Digital Academy was launched last year, and to date roughly 27,000 employees have participated in digital training, with almost 140,000 views on digital training content, according to the company.
One HR employee took some courses in data analytics and found a new job within the company helping to advance digital transformation.
“I was always passionate about advanced analytics and took courses where I augmented my digital skills and acquired new ones,” says Ashley McCown, senior data analyst in PepsiCo’s People Analytics division. “These new skills enabled me to take on a new role where I am able to leverage advanced analytics to solve HR problems.”
IDC analyst Craig Powers says increased automation inevitably leads to some job losses. But enterprises are sincerely trying to up-skill their employees to retain institutional knowledge necessary to realise the growth a digital transformation is designed to generate, he says.
“Is it possible to up-skill all employees in a large organisation to be digital experts? Not likely,” Powers says. “However, for the sake of success and efficiency in digital transformations, companies should be looking to educate and up-skill as many internal people as they can, because their knowledge of the organisation’s business processes is hard to replace.”
Enterprises like PepsiCo are also battling for new digital recruits even as they develop digital talent from within.
To that end, PepsiCo has launched two Digital Hubs — one in Dallas and one in Barcelona — to create more than 500 new data and digital jobs over the next three years.
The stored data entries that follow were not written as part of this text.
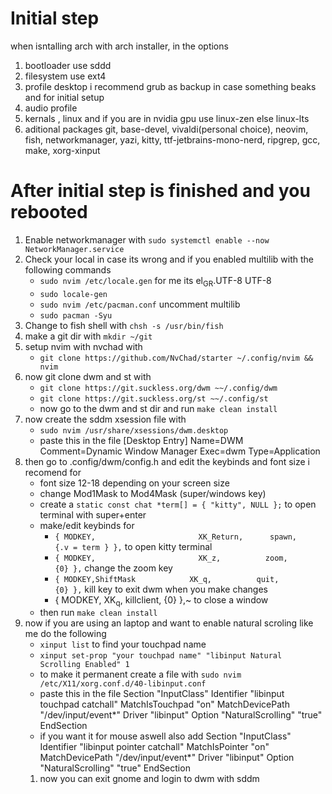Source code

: * Initial step 
when isntalling arch with arch installer, in the options 
  1. bootloader use sddd
  2. filesystem use ext4
  3. profile desktop i recommend grub as backup in case something beaks and for initial setup
  4. audio profile
  5. kernals , linux and if you are in nvidia gpu use linux-zen else linux-lts
  6. aditional packages git, base-devel, vivaldi(personal choice), neovim, fish, networkmanager, yazi, kitty, ttf-jetbrains-mono-nerd, ripgrep, gcc, make, xorg-xinput
* After initial step is finished and you rebooted 
  1. Enable networkmanager with ~sudo systemctl enable --now NetworkManager.service~
  2. Check your local in case its wrong and if you enabled multilib with the following commands
     - ~sudo nvim /etc/locale.gen~ for me its  el_GR.UTF-8 UTF-8
     - ~sudo locale-gen~
     - ~sudo nvim /etc/pacman.conf~ uncomment multilib
     - ~sudo pacman -Syu~
  3. Change to fish shell with ~chsh -s /usr/bin/fish~
  4. make a git dir with ~mkdir ~/git~
  5. setup nvim with nvchad with 
     - ~git clone https://github.com/NvChad/starter ~/.config/nvim && nvim~
  6. now git clone dwm and st with 
     - ~git clone https://git.suckless.org/dwm ~~/.config/dwm~
     - ~git clone https://git.suckless.org/st ~~/.config/st~
     - now go to the dwm and st dir and run ~make clean install~
  7. now create the sddm xsession file with 
     - ~sudo nvim /usr/share/xsessions/dwm.desktop~
     - paste this in the file 
       [Desktop Entry]
       Name=DWM
       Comment=Dynamic Window Manager
       Exec=dwm
       Type=Application
  8. then go to .config/dwm/config.h and edit the keybinds and font size i recomend for 
     - font size 12-18 depending on your screen size
     - change Mod1Mask to Mod4Mask (super/windows key)
     - create a ~static const chat *term[] = { "kitty", NULL };~ to open terminal with super+enter
     - make/edit keybinds for
       * ~{ MODKEY,                       XK_Return,      spawn,          {.v = term } },~ to open kitty terminal
       * ~{ MODKEY,                       XK_z,          zoom,          {0} },~ change the zoom key
       * ~{ MODKEY,ShiftMask            XK_q,          quit,          {0} },~ kill key to exit dwm when you make changes
       * { MODKEY,                       XK_q,          killclient,          {0} },~ to close a window
     - then run ~make clean install~
  9. now if you are using an laptop and want to enable natural scroling like me do the following
     - ~xinput list~ to find your touchpad name
     - ~xinput set-prop "your touchpad name" "libinput Natural Scrolling Enabled" 1~
     - to make it permanent create a file with ~sudo nvim /etc/X11/xorg.conf.d/40-libinput.conf~
     - paste this in the file 
       Section "InputClass"
         Identifier "libinput touchpad catchall"
         MatchIsTouchpad "on"
         MatchDevicePath "/dev/input/event*"
         Driver "libinput"
         Option "NaturalScrolling" "true"
       EndSection
     - if you want it for mouse aswell also add
       Section "InputClass"
         Identifier "libinput pointer catchall"
         MatchIsPointer "on"
         MatchDevicePath "/dev/input/event*"
         Driver "libinput"
         Option "NaturalScrolling" "true"
       EndSection
   10. now you can exit gnome and login to dwm with sddm
* 
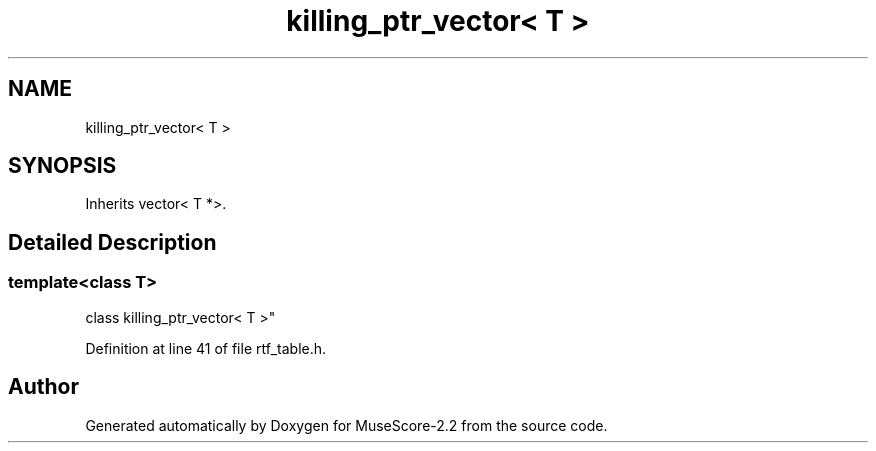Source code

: .TH "killing_ptr_vector< T >" 3 "Mon Jun 5 2017" "MuseScore-2.2" \" -*- nroff -*-
.ad l
.nh
.SH NAME
killing_ptr_vector< T >
.SH SYNOPSIS
.br
.PP
.PP
Inherits vector< T *>\&.
.SH "Detailed Description"
.PP 

.SS "template<class T>
.br
class killing_ptr_vector< T >"

.PP
Definition at line 41 of file rtf_table\&.h\&.

.SH "Author"
.PP 
Generated automatically by Doxygen for MuseScore-2\&.2 from the source code\&.
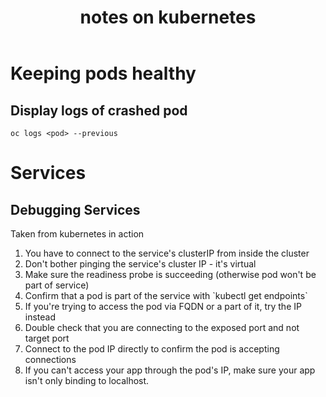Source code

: #+TITLE: notes on kubernetes

* Keeping pods healthy
** Display logs of crashed pod
   #+begin_src shell
   oc logs <pod> --previous
   #+end_src
   
* Services
** Debugging Services
Taken from kubernetes in action
1. You have to connect to the service's clusterIP from inside the cluster
2. Don't bother pinging the service's cluster IP - it's virtual
3. Make sure the readiness probe is succeeding (otherwise pod won't be part of service)
4. Confirm that a pod is part of the service with `kubectl get endpoints`
5. If you're trying to access the pod via FQDN or a part of it, try the IP instead
6. Double check that you are connecting to the exposed port and not target port
7. Connect to the pod IP directly to confirm the pod is accepting connections
8. If you can't access your app through the pod's IP, make sure your app isn't only 
   binding to localhost.

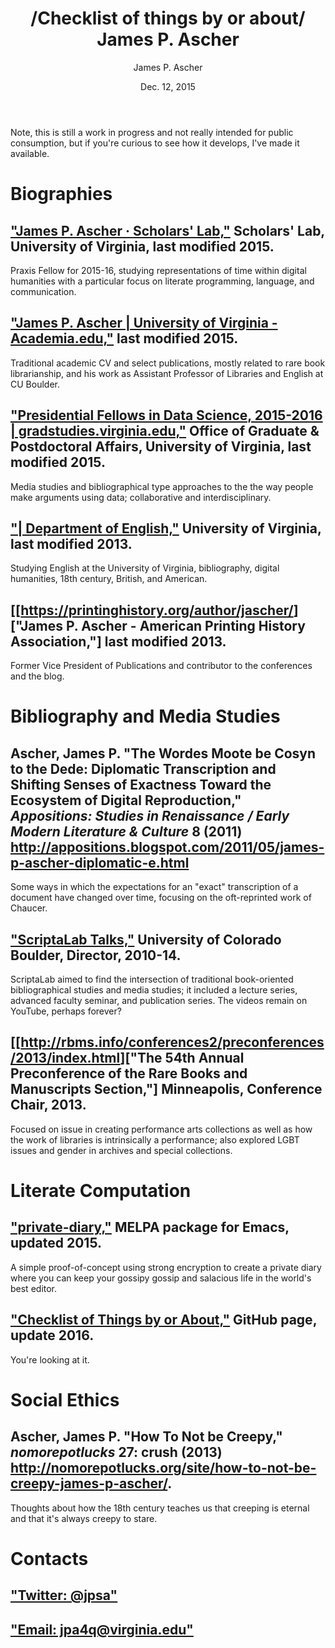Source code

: #+TITLE: /Checklist of things by or about/\\
James P. Ascher
#+AUTHOR: James P. Ascher
#+EMAIL: james.ascher@gmail.com
#+DATE: Dec. 12, 2015

Note, this is still a work in progress and not really intended for
public consumption, but if you're curious to see how it develops, I've
made it available.

* Biographies
** [[http://scholarslab.org/people/james-p-ascher/]["James P. Ascher · Scholars' Lab,"]] Scholars' Lab, University of Virginia, last modified 2015.
   Praxis Fellow for 2015-16, studying representations of time within
   digital humanities with a particular focus on literate programming,
   language, and communication.
** [[https://virginia.academia.edu/JamesPAscher]["James P. Ascher | University of Virginia - Academia.edu,"]] last modified 2015.
   Traditional academic CV and select publications, mostly related to
   rare book librarianship, and his work as Assistant Professor of
   Libraries and English at CU Boulder.
** [[http://gradstudies.dev.uvaits.virginia.edu/node/315]["Presidential Fellows in Data Science, 2015-2016 | gradstudies.virginia.edu,"]] Office of Graduate & Postdoctoral Affairs, University of Virginia, last modified 2015.
   Media studies and bibliographical type approaches to the the way
   people make arguments using data; collaborative and
   interdisciplinary.
** [[http://www.engl.virginia.edu/people/jpa4q]["| Department of English,"]] University of Virginia, last modified 2013.
   Studying English at the University of Virginia, bibliography,
   digital humanities, 18th century, British, and American.
** [[https://printinghistory.org/author/jascher/]["James P. Ascher - American Printing History Association,"] last modified 2013.
   Former Vice President of Publications and contributor to the
   conferences and the blog.

* Bibliography and Media Studies
** Ascher, James P. "The Wordes Moote be Cosyn to the Dede: Diplomatic Transcription and Shifting Senses of Exactness Toward the Ecosystem of Digital Reproduction," /Appositions: Studies in Renaissance / Early Modern Literature & Culture/ 8 (2011) [[http://appositions.blogspot.com/2011/05/james-p-ascher-diplomatic-e.html]]
   Some ways in which the expectations for an "exact" transcription of
   a document have changed over time, focusing on the oft-reprinted
   work of Chaucer.
** [[https://www.youtube.com/playlist?list=PL697F2F9434362161]["ScriptaLab Talks,"]] University of Colorado Boulder, Director, 2010-14.
   ScriptaLab aimed to find the intersection of traditional
   book-oriented bibliographical studies and media studies; it
   included a lecture series, advanced faculty seminar, and
   publication series. The videos remain on YouTube, perhaps forever?
** [[http://rbms.info/conferences2/preconferences/2013/index.html]["The 54th Annual Preconference of the Rare Books and Manuscripts Section,"] Minneapolis, Conference Chair, 2013.
   Focused on issue in creating performance arts collections as well
   as how the work of libraries is intrinsically a performance; also
   explored LGBT issues and gender in archives and special
   collections.

* Literate Computation
** [[https://github.com/cacology/private-diary]["private-diary,"]] MELPA package for Emacs, updated 2015.
   A simple proof-of-concept using strong encryption to create a
   private diary where you can keep your gossipy gossip and salacious
   life in the world's best editor.
** [[https://github.com/cacology/cacology.github.io]["Checklist of Things by or About,"]] GitHub page, update 2016.
   You're looking at it.

* Social Ethics
** Ascher, James P. "How To Not be Creepy," /nomorepotlucks/ 27: crush (2013) [[http://nomorepotlucks.org/site/how-to-not-be-creepy-james-p-ascher/]].
   Thoughts about how the 18th century teaches us that creeping is
   eternal and that it's always creepy to stare.

* Contacts
** [[https://twitter.com/jpsa]["Twitter: @jpsa"]]
** [[mailto:jpa4q@virginia.edu]["Email: jpa4q@virginia.edu"]]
The hubs are designed to accelerate how PepsiCo “develops, centralises, and deploys critical digital capabilities” across its global operations, according to the company.
Blending analytics and AI
Since taking over, Kanioura has applied the expertise she developed as chief analytics and AI officer at Accenture to advance PepsiCo’s data infrastructure, a strategy that includes building out a data lake and AI capabilities with partners such as Microsoft and Databricks.
Analytics and AI are integral to Kanioura’s vision for PepsiCo’s future, one that centres on enhancing three key pillars: consumer experience, commercial excellence, and operational excellence.
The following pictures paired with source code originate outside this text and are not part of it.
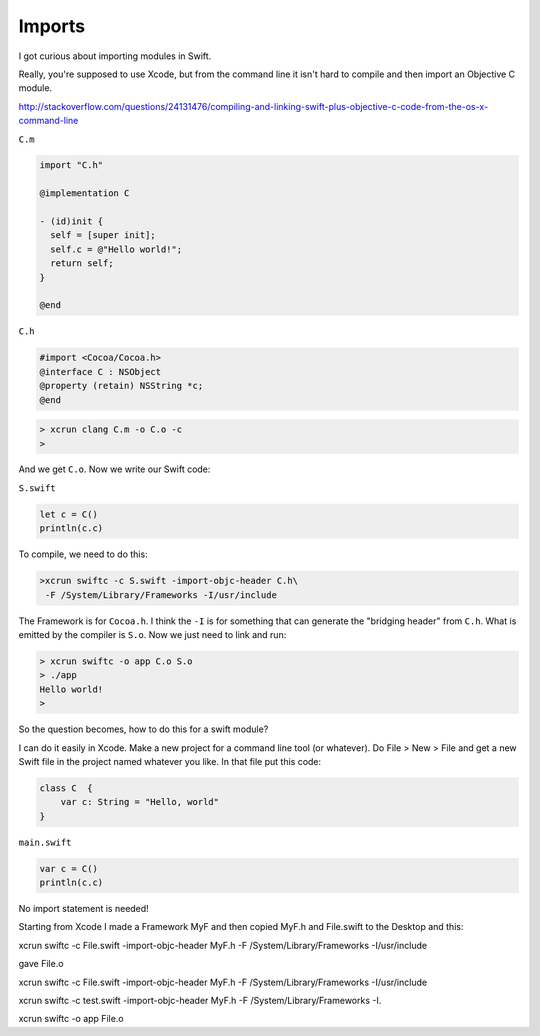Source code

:.. _modules:

#######
Imports
#######

I got curious about importing modules in Swift.  

Really, you're supposed to use Xcode, but from the command line it isn't hard to compile and then import an Objective C module.

http://stackoverflow.com/questions/24131476/compiling-and-linking-swift-plus-objective-c-code-from-the-os-x-command-line

``C.m``

.. sourcecode:: bash

    import "C.h"

    @implementation C

    - (id)init {
      self = [super init];
      self.c = @"Hello world!";
      return self;
    }

    @end

``C.h``

.. sourcecode:: bash

    #import <Cocoa/Cocoa.h>
    @interface C : NSObject
    @property (retain) NSString *c;
    @end

.. sourcecode:: bash

    > xcrun clang C.m -o C.o -c
    >

And we get ``C.o``.  Now we write our Swift code:

``S.swift``

.. sourcecode:: bash

    let c = C()
    println(c.c)

To compile, we need to do this:

.. sourcecode:: bash

    >xcrun swiftc -c S.swift -import-objc-header C.h\
     -F /System/Library/Frameworks -I/usr/include
 
The Framework is for ``Cocoa.h``.  I think the ``-I`` is for something that can generate the "bridging header" from ``C.h``.  What is emitted by the compiler is ``S.o``.  Now we just need to link and run:

.. sourcecode:: bash

    > xcrun swiftc -o app C.o S.o
    > ./app
    Hello world!
    >

So the question becomes, how to do this for a swift module?

I can do it easily in Xcode.  Make a new project for a command line tool (or whatever).  Do File > New > File and get a new Swift file in the project named whatever you like.  In that file put this code:

.. sourcecode:: bash

    class C  {
        var c: String = "Hello, world"
    }

``main.swift``

.. sourcecode:: bash

    var c = C()
    println(c.c)

No import statement is needed!

Starting from Xcode I made a Framework MyF and then copied MyF.h and File.swift to the Desktop and this:

xcrun swiftc -c File.swift -import-objc-header MyF.h -F /System/Library/Frameworks -I/usr/include

gave File.o

xcrun swiftc -c File.swift -import-objc-header MyF.h -F /System/Library/Frameworks -I/usr/include

xcrun swiftc -c test.swift -import-objc-header MyF.h -F /System/Library/Frameworks -I.



xcrun swiftc -o app File.o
“Every data set, every data KPI, or every data field is as important as the app,” she says. “Yes, the data is key. But the big unlock is MLops. The importance of using AI for data ops is critical. What we are trying to do is operationalise all our analytics and algorithmic libraries.”
PepsiCo will use a combination of customised Microsoft Azure and Databricks AI frameworks and machine learning models to redefine its operations even as it develops its own homegrown framework, “which is very specific to the needs of PepsiCo,” says Kanioura. “AI in this company is something that we absolutely debated down and it’s evident in many of our transformations across the globe.”
Gartner analyst Sid Nag says PepsiCo has adopted many of the technologies that are driving the next phase of enterprise digital transformation.
“The next frontier in IT services will be driven by the nexus of cloud, edge, 5G, AI, IoT, and data and analytics,” Nag says, adding that digital business initiatives built on these technologies can help enterprises interact more closely with their customers, thereby improving customer experience and engagement.
“Digital touch points supported by cloud environments are the mechanism to connect the digital and physical worlds and are essential for the digital economy to execute on and accelerate digital business initiatives.”
Kanioura says PepsiCo’s success over the past two-plus years has laid the groundwork for an evolved, insight-driven enterprise. But for her, the most impactful achievement has been fostering employee trust across all layers of the organisation.
“I expected more resistance,” she says. “I didn’t get too much resistance and that’s the toughest thing — to grow with what we were proposing. If you’re going to bet parts of your business and part of your critical business to a transformation like this, you need to be convinced that it will not cannibalise or disturb your growth trajectory.”